**Exercise goal:**
Copy all lines holding the word "Death" from the entries.

·····

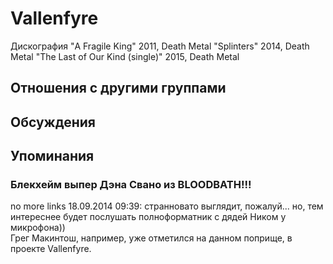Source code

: # Vallenfyre

Дискография
"A Fragile King" 2011, Death Metal
"Splinters" 2014, Death Metal
"The Last of Our Kind (single)" 2015, Death Metal

## Отношения с другими группами


## Обсуждения


## Упоминания

### Блекхейм выпер Дэна Свано из BLOODBATH!!!

no more links 18.09.2014 09:39:
странновато выглядит, пожалуй... но, тем интереснее будет послушать полноформатник с дядей Ником у микрофона))<BR>Грег Макинтош, например, уже отметился на данном поприще, в проекте Vallenfyre.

·····

**Answer box:**
"A Fragile King" 2011, Death Metal
"Splinters" 2014, Death Metal
"The Last of Our Kind (single)" 2015, Death Metal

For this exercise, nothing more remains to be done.